> [WORK TASK A]: From the passage on the Big Ball of Mud below, reproduce word for word the stretch that begins with the words containing "Understanding the Big" and ends with "and organizational friction.".

*** READING PASSAGE ***

Understanding the Big Ball of Mud

When faced with a chaotic codebase, often called a "Big Ball of Mud" (BBOM), developers struggle with performance bottlenecks, unmanageable business logic, and misaligned team structures. The article outlines three ways a BBOM dies: insufficient performance, overly complex business logic, and organizational friction.

Remedy 1 – Domain Model

Domain‑driven design proposes an AggregateRoot that encapsulates business invariants, but many teams only add a superficial model folder without real benefits. Proper domain modeling requires isolating business rules into dedicated objects, avoiding the temptation to overload a single class with unrelated responsibilities.

Remedy 2 – Service‑Oriented Refactoring

Historically, developers introduced .NET Web Services, SOA, and RPC layers to "service‑ify" monoliths, yet the core problem remains: a remote DAO adds little value beyond moving non‑functional concerns out of the business code. The article argues that merely wrapping calls in RPC or queues does not solve complexity.

*** DATA FOR THIS TASK ***

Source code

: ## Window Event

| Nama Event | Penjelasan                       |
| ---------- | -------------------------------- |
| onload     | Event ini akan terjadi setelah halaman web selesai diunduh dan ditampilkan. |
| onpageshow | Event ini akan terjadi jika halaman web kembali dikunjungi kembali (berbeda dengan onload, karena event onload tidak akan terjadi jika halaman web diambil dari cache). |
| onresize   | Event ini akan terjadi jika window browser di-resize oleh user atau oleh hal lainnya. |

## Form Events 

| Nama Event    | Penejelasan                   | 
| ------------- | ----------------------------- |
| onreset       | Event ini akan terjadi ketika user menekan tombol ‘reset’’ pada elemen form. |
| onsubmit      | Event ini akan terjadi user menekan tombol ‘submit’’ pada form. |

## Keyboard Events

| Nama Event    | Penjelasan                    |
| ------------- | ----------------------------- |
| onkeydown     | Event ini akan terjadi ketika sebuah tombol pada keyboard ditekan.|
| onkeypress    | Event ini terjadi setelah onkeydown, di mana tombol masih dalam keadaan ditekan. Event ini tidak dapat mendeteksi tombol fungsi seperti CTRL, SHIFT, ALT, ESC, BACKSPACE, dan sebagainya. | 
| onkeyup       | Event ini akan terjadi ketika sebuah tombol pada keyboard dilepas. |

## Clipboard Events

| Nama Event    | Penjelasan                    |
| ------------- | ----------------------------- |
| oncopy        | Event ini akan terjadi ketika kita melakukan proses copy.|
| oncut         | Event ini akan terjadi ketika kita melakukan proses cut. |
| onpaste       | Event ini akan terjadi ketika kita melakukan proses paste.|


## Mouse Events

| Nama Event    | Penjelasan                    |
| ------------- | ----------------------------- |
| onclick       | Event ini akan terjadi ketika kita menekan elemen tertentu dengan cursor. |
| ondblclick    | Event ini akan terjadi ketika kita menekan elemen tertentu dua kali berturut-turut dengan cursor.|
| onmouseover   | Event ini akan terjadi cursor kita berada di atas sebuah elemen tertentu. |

***

> [WORK TASK B]: List every line of the records above that contains the string "setelah".

> [TASK ANSWER A]:
Understanding the Big Ball of Mud

When faced with a chaotic codebase, often called a "Big Ball of Mud" (BBOM), developers struggle with performance bottlenecks, unmanageable business logic, and misaligned team structures. The article outlines three ways a BBOM dies: insufficient performance, overly complex business logic, and organizational friction.

> [TASK ANSWER B]:
| onload     | Event ini akan terjadi setelah halaman web selesai diunduh dan ditampilkan. |
| onkeypress    | Event ini terjadi setelah onkeydown, di mana tombol masih dalam keadaan ditekan. Event ini tidak dapat mendeteksi tombol fungsi seperti CTRL, SHIFT, ALT, ESC, BACKSPACE, dan sebagainya. | 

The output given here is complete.